Each instructor has his or her own methods to prepare students for discussion: in-class writing, group work, online discussion boards, reading questions, brute force. I use a combination of these, and I try to set an enthusiastic example of the hoped-for questioning and discussion. Plato’s Apology and the Cave parable from Book VII of the Republic illustrate the value, dangers, and sheer arrogance of asking deep philosophical and scientific questions. C. S. Peirce’s “Fixation of Belief” is a modern take on the value and risk of deep inquiry, and presents a contrasting view of the role of science in that process. Both Plato and Peirce are keenly aware of the human ability to cling to comfortable and cherished views and habits. Each author has his way of directly and indirectly implicating our desire for comfort over truth in the failure of a good life. Each is multilayered and complex, flawed and not entirely consistent. Not everyone ought to use Plato and Peirce.
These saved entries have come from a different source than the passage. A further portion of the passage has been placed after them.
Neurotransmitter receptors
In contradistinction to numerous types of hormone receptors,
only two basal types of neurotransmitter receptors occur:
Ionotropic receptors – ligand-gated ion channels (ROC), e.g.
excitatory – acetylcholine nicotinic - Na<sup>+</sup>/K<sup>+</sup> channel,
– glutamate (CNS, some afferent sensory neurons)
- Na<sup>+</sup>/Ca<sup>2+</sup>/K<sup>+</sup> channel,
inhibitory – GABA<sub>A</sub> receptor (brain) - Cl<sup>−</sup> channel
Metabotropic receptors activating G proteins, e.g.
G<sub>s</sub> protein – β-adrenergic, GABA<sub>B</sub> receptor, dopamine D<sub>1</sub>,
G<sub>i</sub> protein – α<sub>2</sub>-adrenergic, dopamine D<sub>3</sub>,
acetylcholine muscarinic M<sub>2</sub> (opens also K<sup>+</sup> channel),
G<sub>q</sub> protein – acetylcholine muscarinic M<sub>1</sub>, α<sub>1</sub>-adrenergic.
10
Rather, starting out with authors who urge and exemplify deep inquiry, but whose works themselves are subjected to that same deep inquiry, is the best way I can think of to generate in the students a taste for the game—a willingness to seriously engage difficult ideas. Of course, none of this is guaranteed to work. Nor should one expect every student to catch the fire of serious critical thought—all we can do is cast sparks. One hopes that the very nature of these issues will fan the flames.
A final caveat :
I never really feel I have a class right until I’ve taught it at least three times—and I’ve taught this one only twice. Next time I teach it, I hope to offer it to juniors and seniors only. Doing it for first-year students has been very rewarding. They are enthusiastic, they are just learning to be college students and critical thinkers, and they approach these issues early in their college careers, which may help to shape how they think about a variety of subjects as they choose a major and move toward graduation. But I wonder what a more experienced group of students—more experienced in critical thought, with greater background in the humanities and sciences—might make of such a course. Perhaps discussions could go further more quickly, the critiques be more sophisticated. Not that it would be a better course, but different—less focused on critical thought itself, more focused on deep critical evaluation of the implications of our advancing human sciences and technologies.